**Task 1:**
From the college photography passage, set down the part that opens with the words containing "So you can start" and closes with "I really liked.".
**Task 2:**
In the college photography passage, what GCSE results does the woman behind the desk say are needed to get on the photography course?

**Exercise text:**
== == ==
Let’s go tell the college!’
So we went over to Thurrock Technical College to ask how I could get on a photography course.
There were already long queues of students, so I clearly wasn’t the only person making a late
decision!
This woman behind the desk told me, ‘You need two C grades in your GCSE results to get on the photography course, and one of those must be in art, and one in science.’
I was thinking, ‘Fuck me, I know I won’t get that.’
But our results weren’t due for a good few weeks, so I said, ‘Yeah, I’ll have that fine, no
problem.’
She got me to fill out some forms and enrolled me, and as I was leaving she said, ‘Of course, we’ll need proof of your results.
So you can start the course, but once the certificates
come through, you’ll need to bring them in and show us if you are to continue.’
So the course started.
Most of my mates from school were in the college too, all on different courses, and I was actually looking forward to starting mine in a way.
If it could teach me how to
do a job I wanted to do, that was all good.
I’d looked at more photos since that boxing one, and seen a few sports shots that I really liked.
For the first time in my life there was a career
I could see myself doing: a sports photographer.
But on the first day at college, as I sat down in the class and waited for them to hand out the cameras, the teacher started to explain how to use all these photography programmes on the
computer, and how Macs worked.
== == ==
Extracted page text lines
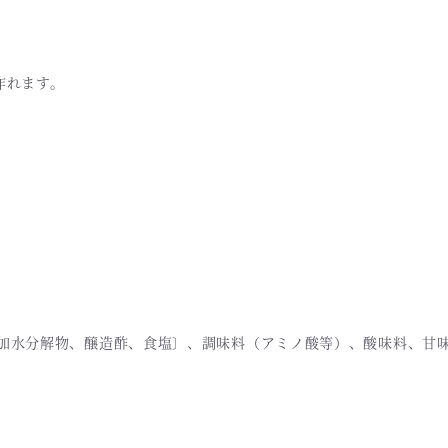
作れます。
加水分解物、醸造酢、食塩〕、調味料（アミノ酸等）、酸味料、甘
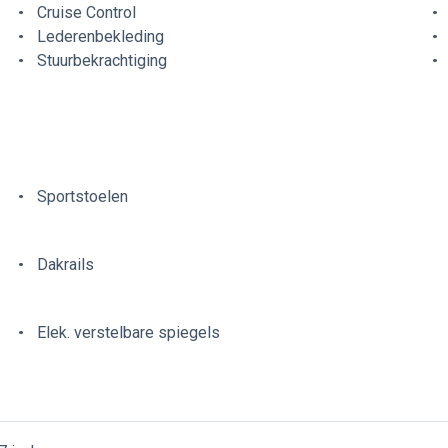
Cruise Control
Lederenbekleding
Stuurbekrachtiging
Sportstoelen
Dakrails
Elek. verstelbare spiegels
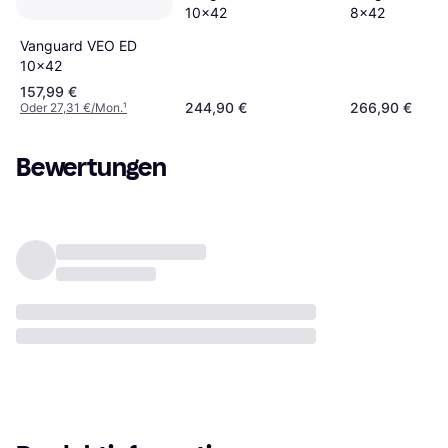
8x42
10x42
Vanguard VEO ED
10x42
157,99 €
244,90 €
266,90 €
Oder 27,31 €/Mon.
¹
Bewertungen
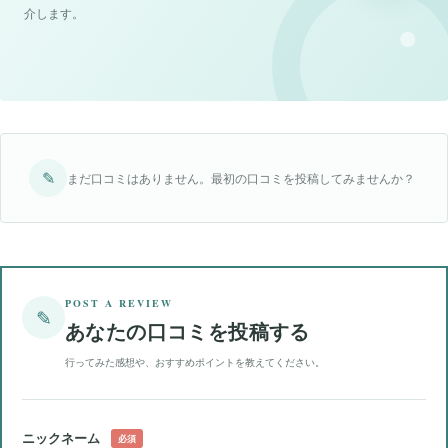
介します。
✎
まだ口コミはありません。最初の口コミを投稿してみませんか？
POST A REVIEW
✎
あなたの口コミを投稿する
行ってみた感想や、おすすめポイントを教えてください。
ニックネーム
必須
== == ==
**Problem solution 1:**
So you can start the course, but once the certificates
come through, you’ll need to bring them in and show us if you are to continue.’
So the course started.
Most of my mates from school were in the college too, all on different courses, and I was actually looking forward to starting mine in a way.
If it could teach me how to
do a job I wanted to do, that was all good.
I’d looked at more photos since that boxing one, and seen a few sports shots that I really liked.

**Problem solution 2:**
Two C grades, one in art and one in science.